Daha açık bir ifadeyle, Şimşek hayal satarak ekonomik algıyı yönetmeye çalışıyor. Peki, gerçek durum nedir? Yandaş TÜİK'in manipüle edilmiş verilerine göre reel sektör, önümüzdeki 12 ay için enflasyon beklentisini yüzde 37,7’ye, hanehalkı ise yüzde 54,1’e düşürmüş görünüyor. Öte yandan piyasa katılımcıları bu oranı yüzde 22,8 olarak belirtiyor. (Yaşadığımız reel enflasyon resmi verilerin iki katıdır.)
Bu rakamlar bir dezenflasyon sürecine işaret ediyor gibi görünse de sokaktaki vatandaşın gözünden bakıldığında ekonomik tabloda herhangi bir iyileşme yok ve bunun etkisiyle algılar da değişim göstermiyor.
Makroekonomik göstergelere bakıldığında toparlanma işaretleri görülse de artan kira bedelleri, yükselen gıda fiyatları, enerji maliyetlerindeki artış, büyüyen işsizlik ve zor durumda kalan küçük esnafın iflas etmeye sürüklenmesi halkta ekonomik çöküş hissini daha da güçlendiriyor.
Bu koşullar altında Şimşek'in "enflasyon beklentileri iyileşiyor" söylemi toplum içinde güven oluşturmadığı gibi, aksine temel tepki noktalarından biri hâline geliyor.
Asgari ücretliler ve emekliler geçim derdindeyken dar gelirli kesimler, fiyatların düştüğüne inanmak şöyle dursun, sadece artış hızının azaldığını bile hissedemiyorlar.
Bu durum, enflasyon verileri ile halkın günlük deneyimleri arasında giderek genişleyen bir algı kopukluğunu ortaya koyuyor.
Ekonomiyi düzeltmek amacıyla atılan adımlar ise vatandaşların bu ağır koşullardan kurtulmasına yardımcı olmaktan uzak kalıyor.
Borçlanma oranlarındaki dramatik artışlar ve büyüyen bütçe açığı, mevcut ekonomik zorlukları daha da ağırlaştırıyor. Son beş yılda merkezi bütçe borcunun 1 trilyon TL’den 12 trilyon TL’ye çıkması, finansal dengelerin ne kadar bozulduğunun somut bir göstergesi.
İç borçlanmadaki büyük artışlar ve buna bağlı olarak çoğalan iflas dosyaları ile kapanan şirket sayılarındaki yükseliş, ekonomik darboğazın derinleştiğini açıkça ortaya koyuyor.

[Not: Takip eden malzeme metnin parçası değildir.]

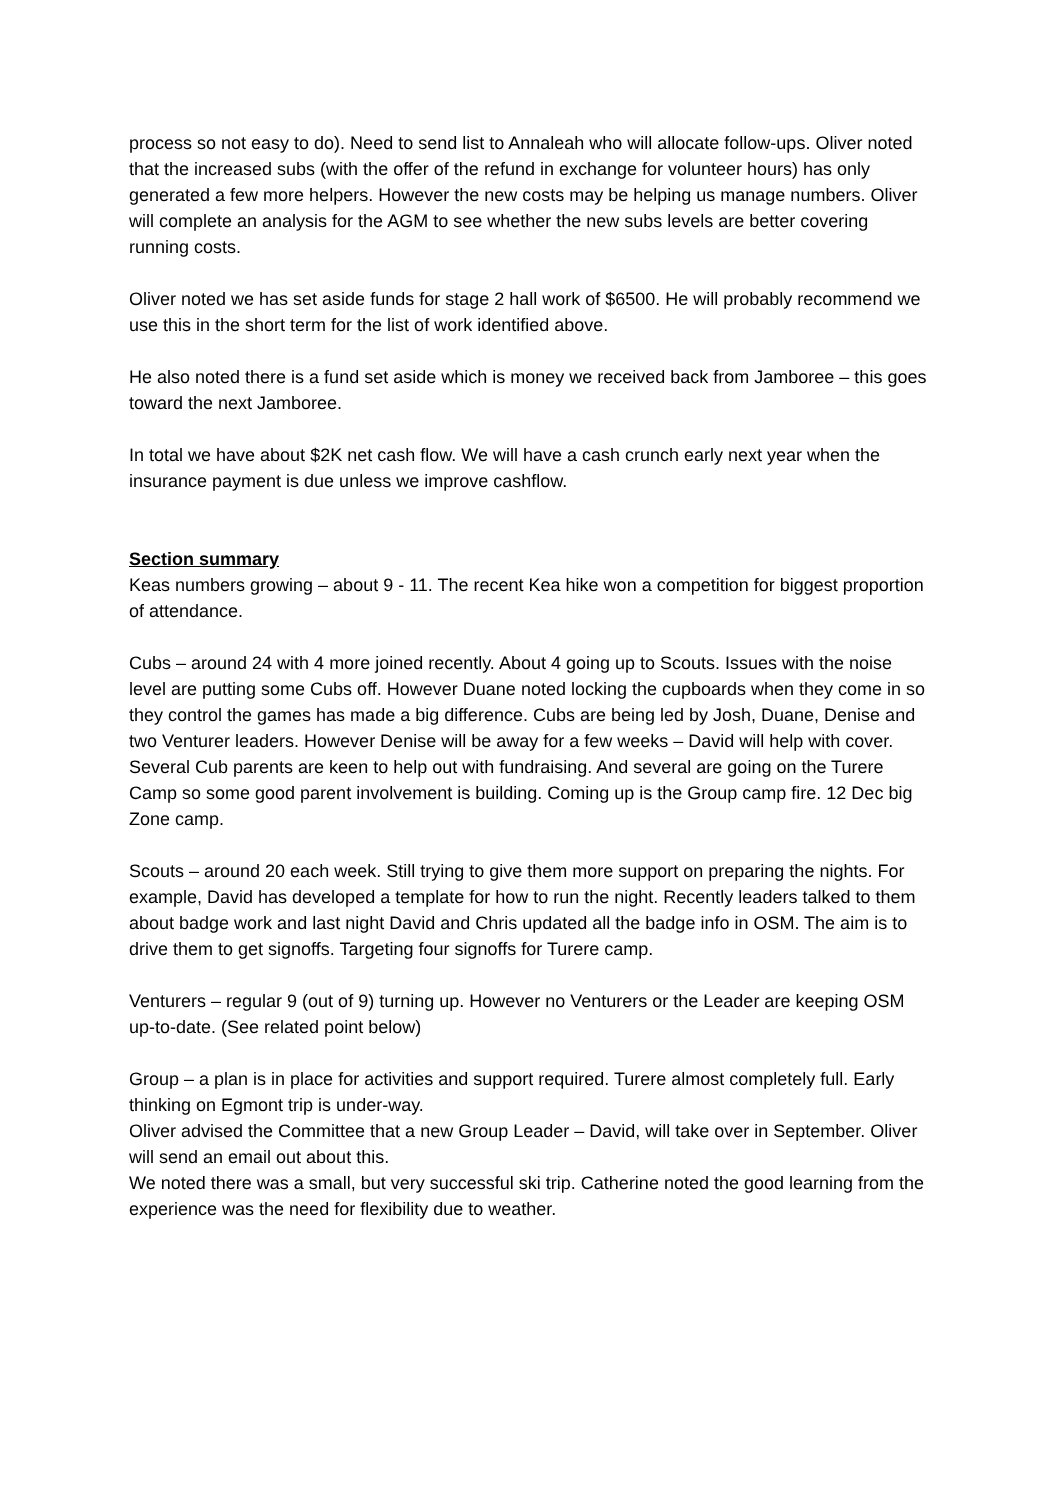process so not easy to do). Need to send list to Annaleah who will allocate follow-ups. Oliver noted that the increased subs (with the offer of the refund in exchange for volunteer hours) has only generated a few more helpers. However the new costs may be helping us manage numbers. Oliver will complete an analysis for the AGM to see whether the new subs levels are better covering running costs.
Oliver noted we has set aside funds for stage 2 hall work of $6500. He will probably recommend we use this in the short term for the list of work identified above.
He also noted there is a fund set aside which is money we received back from Jamboree – this goes toward the next Jamboree.
In total we have about $2K net cash flow. We will have a cash crunch early next year when the insurance payment is due unless we improve cashflow.
Section summary
Keas numbers growing – about 9 - 11. The recent Kea hike won a competition for biggest proportion of attendance.
Cubs – around 24 with 4 more joined recently. About 4 going up to Scouts. Issues with the noise level are putting some Cubs off. However Duane noted locking the cupboards when they come in so they control the games has made a big difference. Cubs are being led by Josh, Duane, Denise and two Venturer leaders. However Denise will be away for a few weeks – David will help with cover. Several Cub parents are keen to help out with fundraising. And several are going on the Turere Camp so some good parent involvement is building. Coming up is the Group camp fire. 12 Dec big Zone camp.
Scouts – around 20 each week. Still trying to give them more support on preparing the nights. For example, David has developed a template for how to run the night. Recently leaders talked to them about badge work and last night David and Chris updated all the badge info in OSM. The aim is to drive them to get signoffs. Targeting four signoffs for Turere camp.
Venturers – regular 9 (out of 9) turning up. However no Venturers or the Leader are keeping OSM up-to-date. (See related point below)
Group – a plan is in place for activities and support required. Turere almost completely full. Early thinking on Egmont trip is under-way.
Oliver advised the Committee that a new Group Leader – David, will take over in September. Oliver will send an email out about this.
We noted there was a small, but very successful ski trip. Catherine noted the good learning from the experience was the need for flexibility due to weather.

Özellikle Temmuz ayında merkezi bütçeye eklenen 583 milyar TL’lik borç miktarı, ekonominin kırılganlığını net bir şekilde gözler önüne seriyor.

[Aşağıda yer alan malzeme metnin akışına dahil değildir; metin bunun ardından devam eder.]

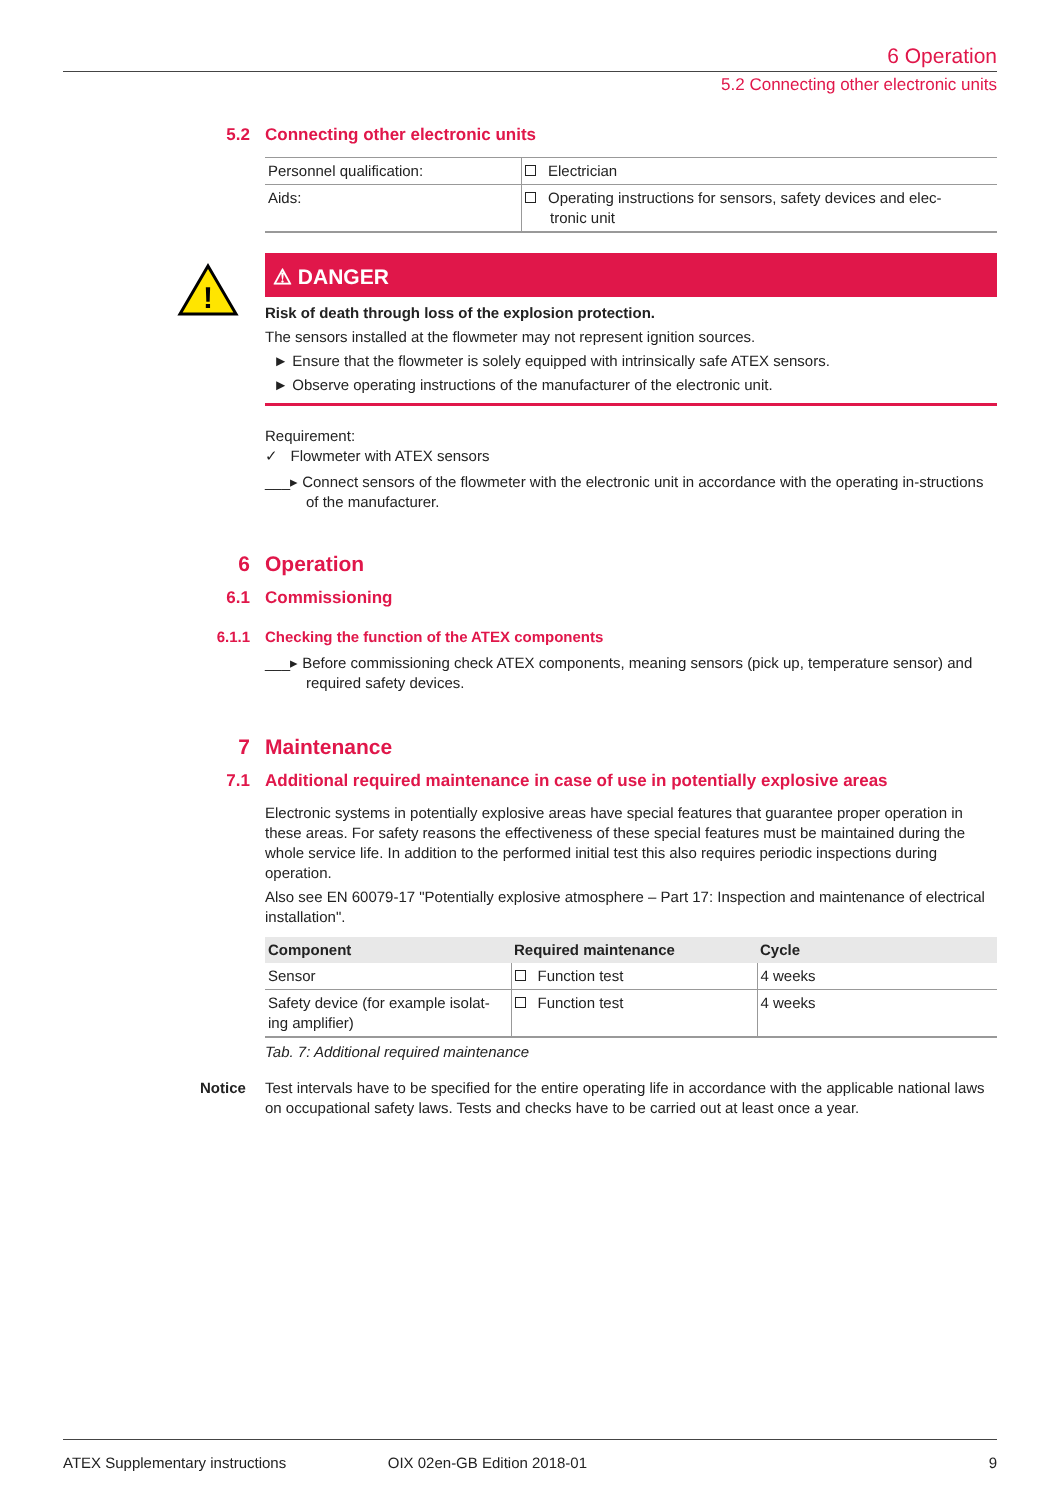6 Operation
5.2 Connecting other electronic units
5.2 Connecting other electronic units
| Personnel qualification: | Electrician |
| Aids: | Operating instructions for sensors, safety devices and elec- tronic unit |
!
⚠ DANGER
Risk of death through loss of the explosion protection.
The sensors installed at the flowmeter may not represent ignition sources.
► Ensure that the flowmeter is solely equipped with intrinsically safe ATEX sensors.
► Observe operating instructions of the manufacturer of the electronic unit.
Requirement:
✓ Flowmeter with ATEX sensors
___▸ Connect sensors of the flowmeter with the electronic unit in accordance with the operating in-structions of the manufacturer.
6 Operation
6.1 Commissioning
6.1.1 Checking the function of the ATEX components
___▸ Before commissioning check ATEX components, meaning sensors (pick up, temperature sensor) and required safety devices.
7 Maintenance
7.1 Additional required maintenance in case of use in potentially explosive areas
Electronic systems in potentially explosive areas have special features that guarantee proper operation in these areas. For safety reasons the effectiveness of these special features must be maintained during the whole service life. In addition to the performed initial test this also requires periodic inspections during operation.
Also see EN 60079-17 "Potentially explosive atmosphere – Part 17: Inspection and maintenance of electrical installation".
| Component | Required maintenance | Cycle |
| --- | --- | --- |
| Sensor | Function test | 4 weeks |
| Safety device (for example isolat-ing amplifier) | Function test | 4 weeks |
Tab. 7: Additional required maintenance
Notice Test intervals have to be specified for the entire operating life in accordance with the applicable national laws on occupational safety laws. Tests and checks have to be carried out at least once a year.
ATEX Supplementary instructions OIX 02en-GB Edition 2018-01 9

Vergi artışları, kamu hizmetlerine yapılan zamlar ve varlık satışları gibi bütçe toparlama girişimleri ise dar kesimleri daha da güç duruma sokarken istenen ekonomik rahatlamayı sağlamaktan uzak duruyor.
Toplum artık kronikleşen bu ekonomik sorunların çözümü için köklü reformların gerekli olduğuna inanıyor.

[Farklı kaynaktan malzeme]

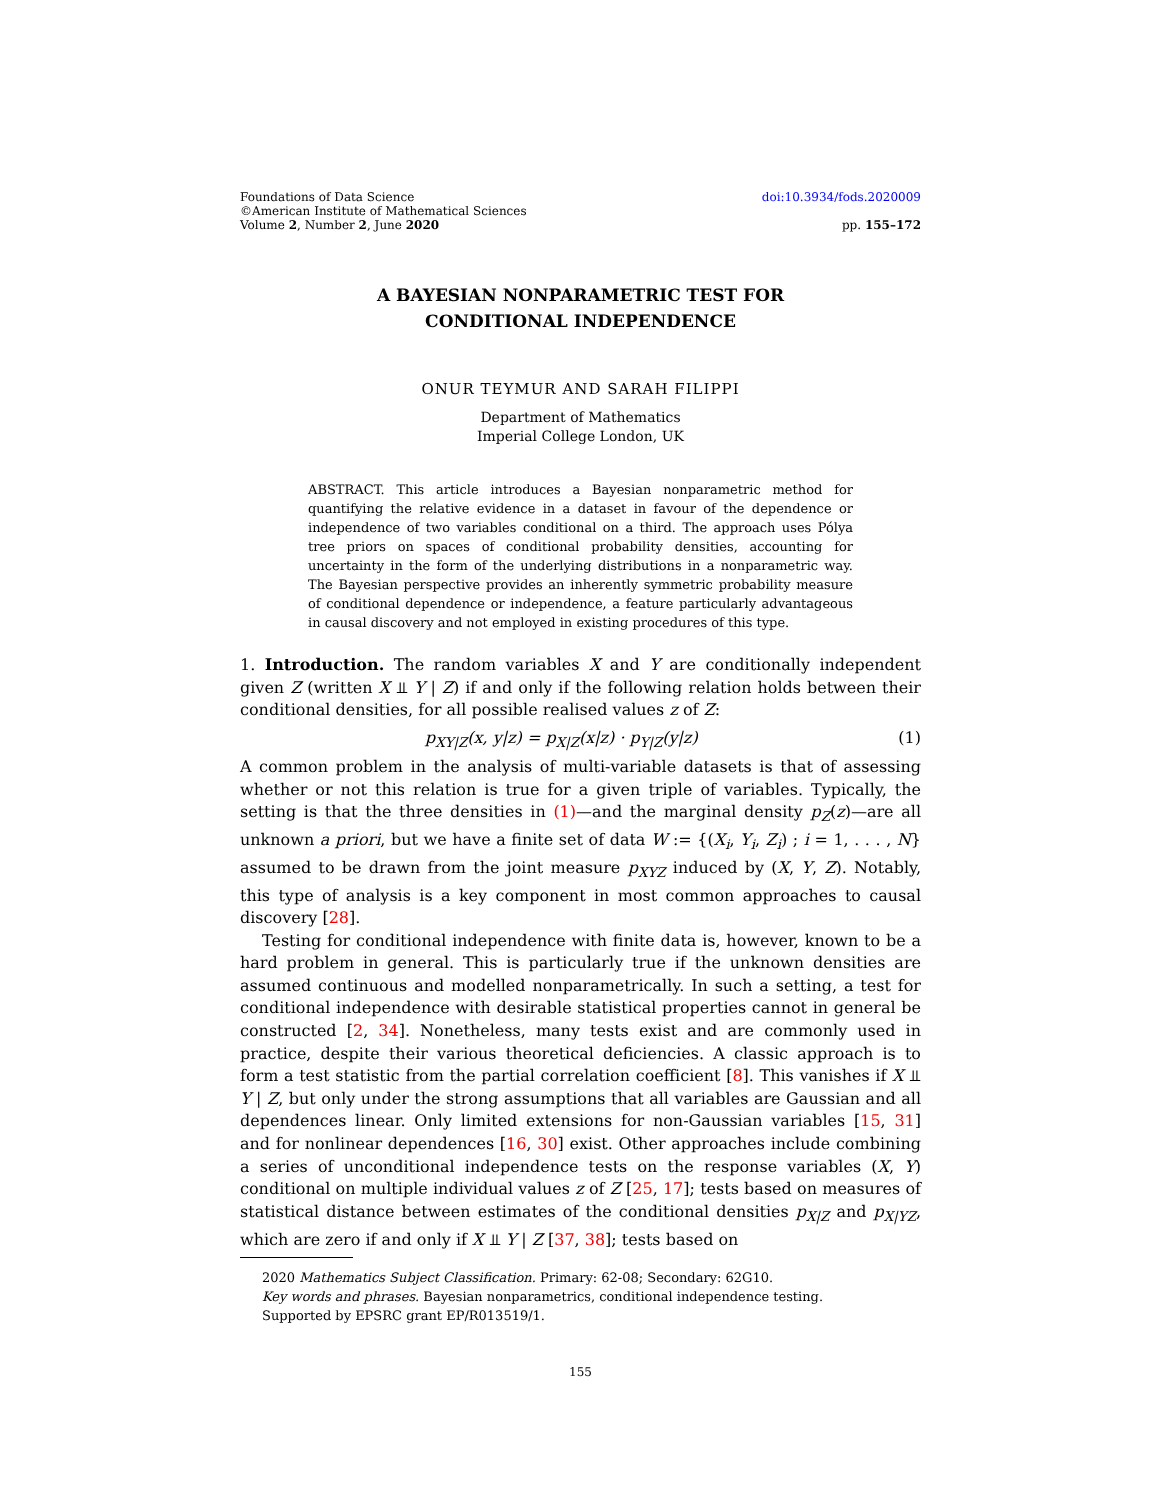Foundations of Data Science
©American Institute of Mathematical Sciences
Volume 2, Number 2, June 2020
doi:10.3934/fods.2020009
pp. 155–172
A BAYESIAN NONPARAMETRIC TEST FOR
CONDITIONAL INDEPENDENCE
ONUR TEYMUR AND SARAH FILIPPI
Department of Mathematics
Imperial College London, UK
ABSTRACT. This article introduces a Bayesian nonparametric method for quantifying the relative evidence in a dataset in favour of the dependence or independence of two variables conditional on a third. The approach uses Pólya tree priors on spaces of conditional probability densities, accounting for uncertainty in the form of the underlying distributions in a nonparametric way. The Bayesian perspective provides an inherently symmetric probability measure of conditional dependence or independence, a feature particularly advantageous in causal discovery and not employed in existing procedures of this type.
1. Introduction. The random variables X and Y are conditionally independent given Z (written X ⫫ Y | Z) if and only if the following relation holds between their conditional densities, for all possible realised values z of Z:
p<sub>XY|Z</sub>(x, y|z) = p<sub>X|Z</sub>(x|z) · p<sub>Y|Z</sub>(y|z) (1)
A common problem in the analysis of multi-variable datasets is that of assessing whether or not this relation is true for a given triple of variables. Typically, the setting is that the three densities in (1)—and the marginal density p<sub>Z</sub>(z)—are all unknown a priori, but we have a finite set of data W := {(X<sub>i</sub>, Y<sub>i</sub>, Z<sub>i</sub>) ; i = 1, . . . , N} assumed to be drawn from the joint measure p<sub>XYZ</sub> induced by (X, Y, Z). Notably, this type of analysis is a key component in most common approaches to causal discovery [28].
Testing for conditional independence with finite data is, however, known to be a hard problem in general. This is particularly true if the unknown densities are assumed continuous and modelled nonparametrically. In such a setting, a test for conditional independence with desirable statistical properties cannot in general be constructed [2, 34]. Nonetheless, many tests exist and are commonly used in practice, despite their various theoretical deficiencies. A classic approach is to form a test statistic from the partial correlation coefficient [8]. This vanishes if X ⫫ Y | Z, but only under the strong assumptions that all variables are Gaussian and all dependences linear. Only limited extensions for non-Gaussian variables [15, 31] and for nonlinear dependences [16, 30] exist. Other approaches include combining a series of unconditional independence tests on the response variables (X, Y) conditional on multiple individual values z of Z [25, 17]; tests based on measures of statistical distance between estimates of the conditional densities p<sub>X|Z</sub> and p<sub>X|YZ</sub>, which are zero if and only if X ⫫ Y | Z [37, 38]; tests based on
2020 Mathematics Subject Classification. Primary: 62-08; Secondary: 62G10.
Key words and phrases. Bayesian nonparametrics, conditional independence testing.
Supported by EPSRC grant EP/R013519/1.
155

Ancak mevcut sistemde bu yönde somut adımlar göremiyor ve bu durum eleştirilerin odak noktası hâline geliyor.
Hem ekonomik kalkınma hem de demokrasi özleminin güçlendiği ülkede mevcut politikaların yetersizliği ciddi bir sorgulama konusu yaratıyor.
Genel olarak değerlendirildiğinde, fiyat istikrarına yönelik politikalar ile halkın doğrudan hissettiği ekonomik kriz arasındaki derin uçurumun kapatılabilmesi için üretim sektörü, çiftçilik faaliyetleri ve sanayinin etkili şekilde desteklenmesi gerekiyor.
Bunun yanı sıra yüksek vergilerle mücadelede yapısal reformların kararlılıkla uygulanması kritik önem taşıyor.
Mevcut politikalar sürdürüldüğü takdirde halkın refah hedefine ulaşması şimdilik gerçekçi bir perspektifte yalnızca uzak bir hayal olarak kalacak gibi görünüyor.